Task objective - Lay out every line of the items below as a Markdown table with two columns, Row and Line, numbering the rows in order and leaving out any blank lines.

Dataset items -
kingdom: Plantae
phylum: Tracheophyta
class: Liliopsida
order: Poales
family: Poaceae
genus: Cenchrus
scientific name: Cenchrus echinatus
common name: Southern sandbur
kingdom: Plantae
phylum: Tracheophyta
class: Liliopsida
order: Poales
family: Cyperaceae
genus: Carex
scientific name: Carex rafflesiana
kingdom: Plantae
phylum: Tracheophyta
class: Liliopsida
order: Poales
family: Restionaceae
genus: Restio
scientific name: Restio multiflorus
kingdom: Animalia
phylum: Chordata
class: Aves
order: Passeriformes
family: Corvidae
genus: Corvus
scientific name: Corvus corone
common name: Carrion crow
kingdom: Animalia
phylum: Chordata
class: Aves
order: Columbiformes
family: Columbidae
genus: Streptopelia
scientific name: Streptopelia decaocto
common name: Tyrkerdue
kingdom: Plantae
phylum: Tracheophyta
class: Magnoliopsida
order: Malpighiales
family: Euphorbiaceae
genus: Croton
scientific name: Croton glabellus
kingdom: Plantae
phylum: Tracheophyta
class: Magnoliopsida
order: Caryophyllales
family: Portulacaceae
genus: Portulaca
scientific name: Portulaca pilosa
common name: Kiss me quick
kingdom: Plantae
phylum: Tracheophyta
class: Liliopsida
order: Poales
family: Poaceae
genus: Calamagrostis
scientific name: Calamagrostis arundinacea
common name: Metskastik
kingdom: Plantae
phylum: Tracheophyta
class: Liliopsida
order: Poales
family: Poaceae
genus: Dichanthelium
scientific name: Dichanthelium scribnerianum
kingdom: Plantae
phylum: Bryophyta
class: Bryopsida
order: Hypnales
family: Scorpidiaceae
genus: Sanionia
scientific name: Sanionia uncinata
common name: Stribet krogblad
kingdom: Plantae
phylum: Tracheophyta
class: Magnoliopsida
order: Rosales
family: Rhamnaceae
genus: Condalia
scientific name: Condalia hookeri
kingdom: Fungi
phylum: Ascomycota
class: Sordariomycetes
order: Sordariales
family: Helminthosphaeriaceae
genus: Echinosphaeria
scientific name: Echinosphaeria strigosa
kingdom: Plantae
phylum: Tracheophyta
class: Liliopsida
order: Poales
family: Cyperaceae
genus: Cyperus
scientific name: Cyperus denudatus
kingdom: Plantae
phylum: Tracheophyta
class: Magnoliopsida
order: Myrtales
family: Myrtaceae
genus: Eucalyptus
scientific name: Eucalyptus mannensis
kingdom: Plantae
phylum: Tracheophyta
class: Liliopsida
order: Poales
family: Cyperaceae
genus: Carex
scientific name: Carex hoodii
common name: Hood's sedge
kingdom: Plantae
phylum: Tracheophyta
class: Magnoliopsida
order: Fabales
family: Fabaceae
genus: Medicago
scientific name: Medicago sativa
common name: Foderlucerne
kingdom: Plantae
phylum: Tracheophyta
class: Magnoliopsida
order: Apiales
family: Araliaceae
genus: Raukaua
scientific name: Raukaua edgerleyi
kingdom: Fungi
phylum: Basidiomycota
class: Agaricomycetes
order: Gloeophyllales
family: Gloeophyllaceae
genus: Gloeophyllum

Response to this task -
| Row | Line |
|---|---|
| 1 | kingdom: Plantae |
| 2 | phylum: Tracheophyta |
| 3 | class: Liliopsida |
| 4 | order: Poales |
| 5 | family: Poaceae |
| 6 | genus: Cenchrus |
| 7 | scientific name: Cenchrus echinatus |
| 8 | common name: Southern sandbur |
| 9 | kingdom: Plantae |
| 10 | phylum: Tracheophyta |
| 11 | class: Liliopsida |
| 12 | order: Poales |
| 13 | family: Cyperaceae |
| 14 | genus: Carex |
| 15 | scientific name: Carex rafflesiana |
| 16 | kingdom: Plantae |
| 17 | phylum: Tracheophyta |
| 18 | class: Liliopsida |
| 19 | order: Poales |
| 20 | family: Restionaceae |
| 21 | genus: Restio |
| 22 | scientific name: Restio multiflorus |
| 23 | kingdom: Animalia |
| 24 | phylum: Chordata |
| 25 | class: Aves |
| 26 | order: Passeriformes |
| 27 | family: Corvidae |
| 28 | genus: Corvus |
| 29 | scientific name: Corvus corone |
| 30 | common name: Carrion crow |
| 31 | kingdom: Animalia |
| 32 | phylum: Chordata |
| 33 | class: Aves |
| 34 | order: Columbiformes |
| 35 | family: Columbidae |
| 36 | genus: Streptopelia |
| 37 | scientific name: Streptopelia decaocto |
| 38 | common name: Tyrkerdue |
| 39 | kingdom: Plantae |
| 40 | phylum: Tracheophyta |
| 41 | class: Magnoliopsida |
| 42 | order: Malpighiales |
| 43 | family: Euphorbiaceae |
| 44 | genus: Croton |
| 45 | scientific name: Croton glabellus |
| 46 | kingdom: Plantae |
| 47 | phylum: Tracheophyta |
| 48 | class: Magnoliopsida |
| 49 | order: Caryophyllales |
| 50 | family: Portulacaceae |
| 51 | genus: Portulaca |
| 52 | scientific name: Portulaca pilosa |
| 53 | common name: Kiss me quick |
| 54 | kingdom: Plantae |
| 55 | phylum: Tracheophyta |
| 56 | class: Liliopsida |
| 57 | order: Poales |
| 58 | family: Poaceae |
| 59 | genus: Calamagrostis |
| 60 | scientific name: Calamagrostis arundinacea |
| 61 | common name: Metskastik |
| 62 | kingdom: Plantae |
| 63 | phylum: Tracheophyta |
| 64 | class: Liliopsida |
| 65 | order: Poales |
| 66 | family: Poaceae |
| 67 | genus: Dichanthelium |
| 68 | scientific name: Dichanthelium scribnerianum |
| 69 | kingdom: Plantae |
| 70 | phylum: Bryophyta |
| 71 | class: Bryopsida |
| 72 | order: Hypnales |
| 73 | family: Scorpidiaceae |
| 74 | genus: Sanionia |
| 75 | scientific name: Sanionia uncinata |
| 76 | common name: Stribet krogblad |
| 77 | kingdom: Plantae |
| 78 | phylum: Tracheophyta |
| 79 | class: Magnoliopsida |
| 80 | order: Rosales |
| 81 | family: Rhamnaceae |
| 82 | genus: Condalia |
| 83 | scientific name: Condalia hookeri |
| 84 | kingdom: Fungi |
| 85 | phylum: Ascomycota |
| 86 | class: Sordariomycetes |
| 87 | order: Sordariales |
| 88 | family: Helminthosphaeriaceae |
| 89 | genus: Echinosphaeria |
| 90 | scientific name: Echinosphaeria strigosa |
| 91 | kingdom: Plantae |
| 92 | phylum: Tracheophyta |
| 93 | class: Liliopsida |
| 94 | order: Poales |
| 95 | family: Cyperaceae |
| 96 | genus: Cyperus |
| 97 | scientific name: Cyperus denudatus |
| 98 | kingdom: Plantae |
| 99 | phylum: Tracheophyta |
| 100 | class: Magnoliopsida |
| 101 | order: Myrtales |
| 102 | family: Myrtaceae |
| 103 | genus: Eucalyptus |
| 104 | scientific name: Eucalyptus mannensis |
| 105 | kingdom: Plantae |
| 106 | phylum: Tracheophyta |
| 107 | class: Liliopsida |
| 108 | order: Poales |
| 109 | family: Cyperaceae |
| 110 | genus: Carex |
| 111 | scientific name: Carex hoodii |
| 112 | common name: Hood's sedge |
| 113 | kingdom: Plantae |
| 114 | phylum: Tracheophyta |
| 115 | class: Magnoliopsida |
| 116 | order: Fabales |
| 117 | family: Fabaceae |
| 118 | genus: Medicago |
| 119 | scientific name: Medicago sativa |
| 120 | common name: Foderlucerne |
| 121 | kingdom: Plantae |
| 122 | phylum: Tracheophyta |
| 123 | class: Magnoliopsida |
| 124 | order: Apiales |
| 125 | family: Araliaceae |
| 126 | genus: Raukaua |
| 127 | scientific name: Raukaua edgerleyi |
| 128 | kingdom: Fungi |
| 129 | phylum: Basidiomycota |
| 130 | class: Agaricomycetes |
| 131 | order: Gloeophyllales |
| 132 | family: Gloeophyllaceae |
| 133 | genus: Gloeophyllum |